▸ **Excerpts from a dataset**:
━━━━

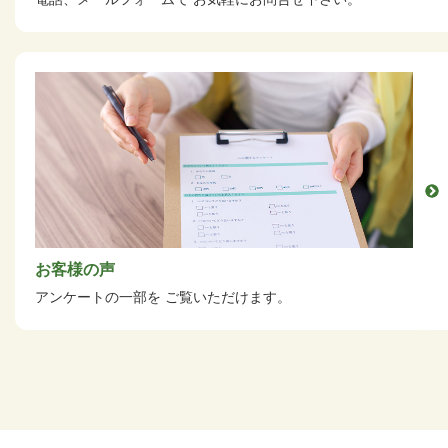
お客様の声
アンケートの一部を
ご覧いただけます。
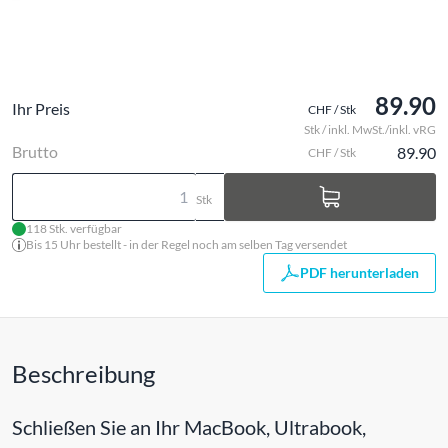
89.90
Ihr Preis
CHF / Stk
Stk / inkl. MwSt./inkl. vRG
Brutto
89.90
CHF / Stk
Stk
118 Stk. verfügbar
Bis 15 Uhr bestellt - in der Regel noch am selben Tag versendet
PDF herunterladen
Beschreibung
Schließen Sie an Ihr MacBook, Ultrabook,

━━━━

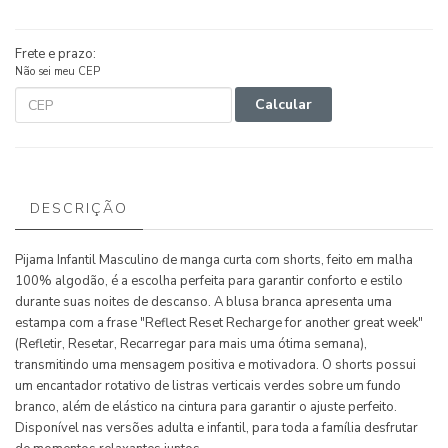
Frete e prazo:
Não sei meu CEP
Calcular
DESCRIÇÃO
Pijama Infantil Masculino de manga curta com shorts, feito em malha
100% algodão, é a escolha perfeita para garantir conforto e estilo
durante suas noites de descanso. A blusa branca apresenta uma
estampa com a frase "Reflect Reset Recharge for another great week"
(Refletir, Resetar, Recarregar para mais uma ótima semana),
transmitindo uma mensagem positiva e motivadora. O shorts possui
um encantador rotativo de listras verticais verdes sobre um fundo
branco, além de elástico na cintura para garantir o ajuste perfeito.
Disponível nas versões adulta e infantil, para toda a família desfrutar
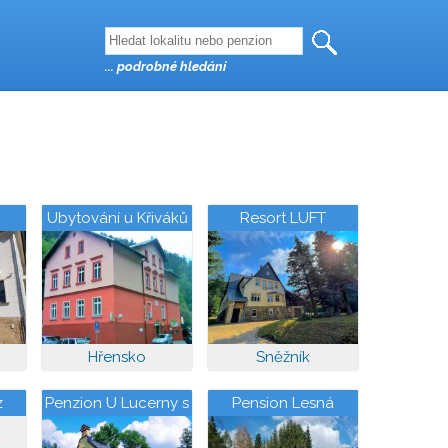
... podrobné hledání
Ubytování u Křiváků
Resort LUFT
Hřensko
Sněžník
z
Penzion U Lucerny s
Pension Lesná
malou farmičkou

━━━━

▸ **What is needed**:
Please return the lines above that run from the line containing "Ubytování u Křiváků" to the line containing "malou farmičkou", inclusive, exactly and with no other lines.

▸ **Answer box**:
Ubytování u Křiváků
Resort LUFT
Hřensko
Sněžník
z
Penzion U Lucerny s
Pension Lesná
malou farmičkou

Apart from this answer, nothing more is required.